Chesa Boudin's parents were radicals who were imprisoned in the early 1980s and entrusted his upbringing to Weatherman William Ayers (you know who he is) and Bernardine Dohrn. As a response to his parents' (real and surrogate) beliefs on issues of economic and labor justice, Boudin crisscrossed Latin America. In Gringo: A Coming of Age in Latin America (Scribner, excerpt), Boudin travels through 25 countries and melds his personal hegira with perceptive observations of the ongoing ecological devastation, intermittent economic crises, and the development and struggles of various indigenous movements.

Book Cover And then there is subversive satirist and gadfly (or as he describes himself, investigative satirist) Paul Krassner, author of Who's to Say What's Obscene: Politics, Culture, and Comedy in America Today (City Lights, excerpt). Friend of martyred comic Lenny Bruce and the editor of Bruce's autobiography, How to Talk Dirty and Influence People, Krassner was also publisher of The Realist magazine from 1958 to 1974, and co-founder of the Youth International Party (the Yippies) with Abbie Hoffman and Jerry Rubin. He has now been inducted into the Counterculture Hall of Fame (created in 1997). Here's Kurt Vonnegut on Krassner: 1963 created a miracle of compressed intelligence nearly as admirable for potent simplicity, in my opinion, as Einstein's e=mc2. With the Vietnam War going on, and with its critics discounted and scorned by the government and the mass media, Krassner put on sale a red, white and blue poster that said FUCK COMMUNISM.

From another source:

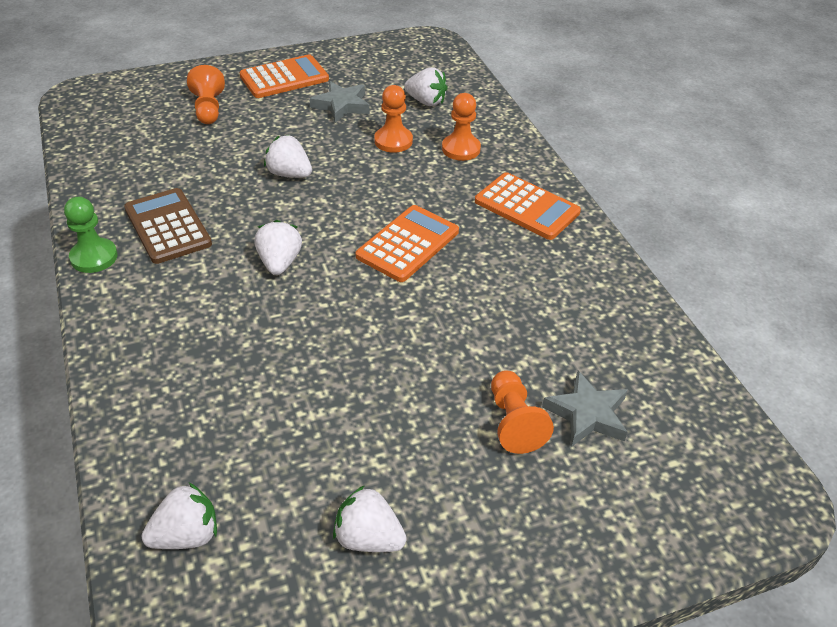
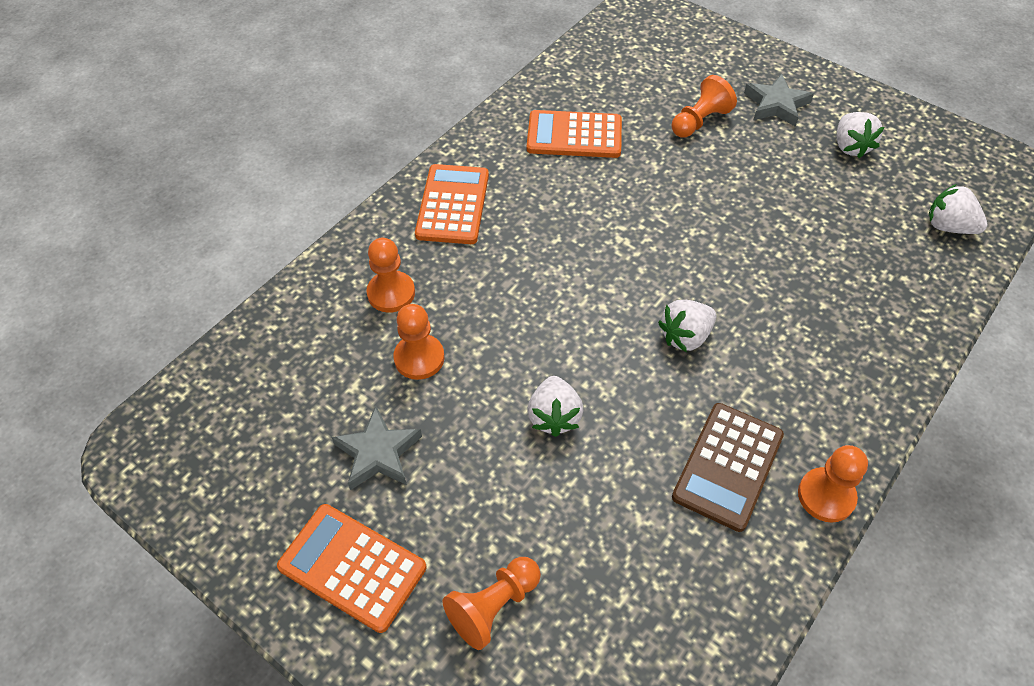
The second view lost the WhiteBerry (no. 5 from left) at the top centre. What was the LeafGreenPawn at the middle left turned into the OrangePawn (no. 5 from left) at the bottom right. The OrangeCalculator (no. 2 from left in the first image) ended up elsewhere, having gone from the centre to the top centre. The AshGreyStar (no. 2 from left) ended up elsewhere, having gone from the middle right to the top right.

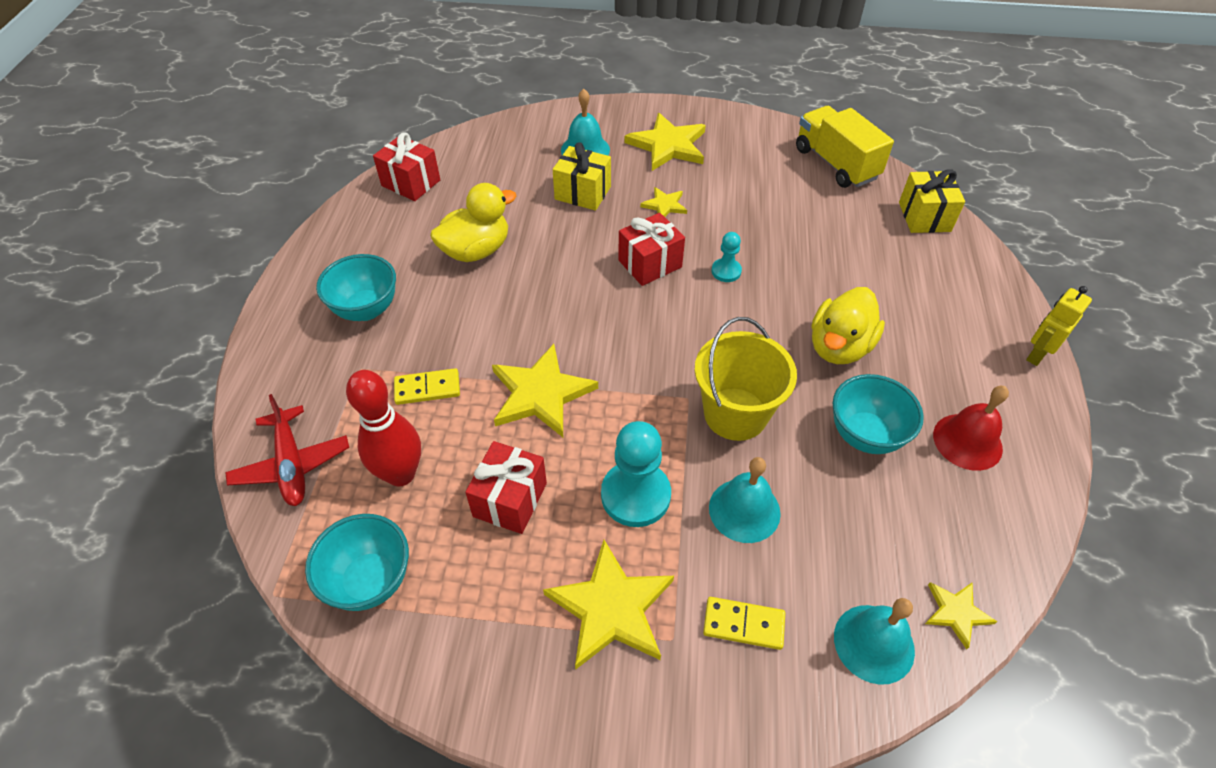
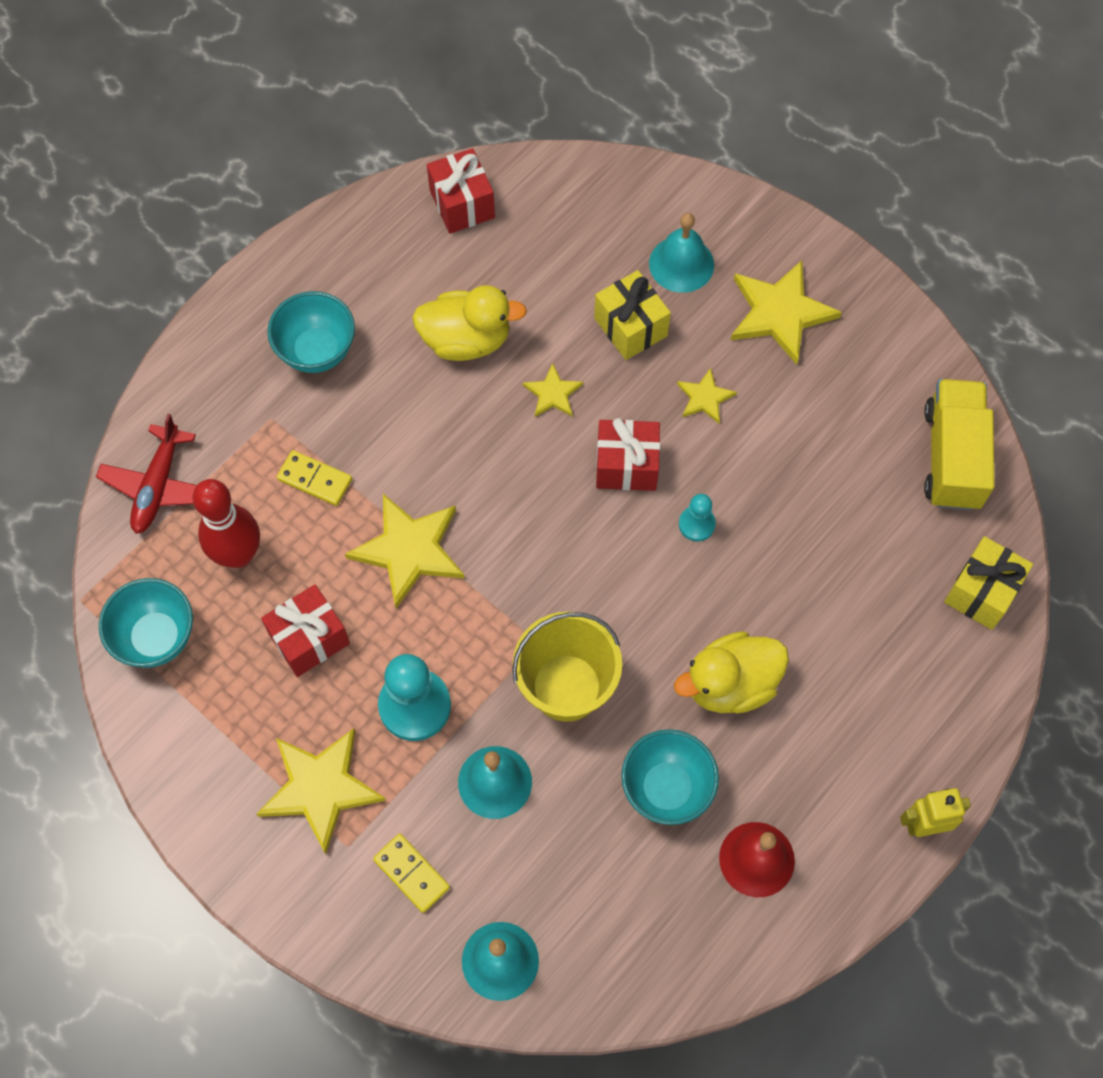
The GoldenStar (no. 5 from left in the first image) ended up elsewhere, having gone from the bottom right to the centre.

At the beginning of the 1960s, FUCK was believed to be so full of bad magic as to be unprintable. In the most humanely influential American novel of this half century, The Catcher in the Rye, Holden Caulfield, it will be remembered, was shocked to see that word on a subway station wall. He wondered what seeing it might do to the mind of a little kid. COMMUNISM was to millions the name of the most loathsome evil imaginable. To call an American a communist was like calling somebody a Jew in Nazi Germany. By having FUCK and COMMUNISM fight it out in a single sentence, Krassner wasn't merely being funny as heck. He was demonstrating how preposterous it was for so many people to be responding to both words with such cockamamie Pavlovian fear and alarm.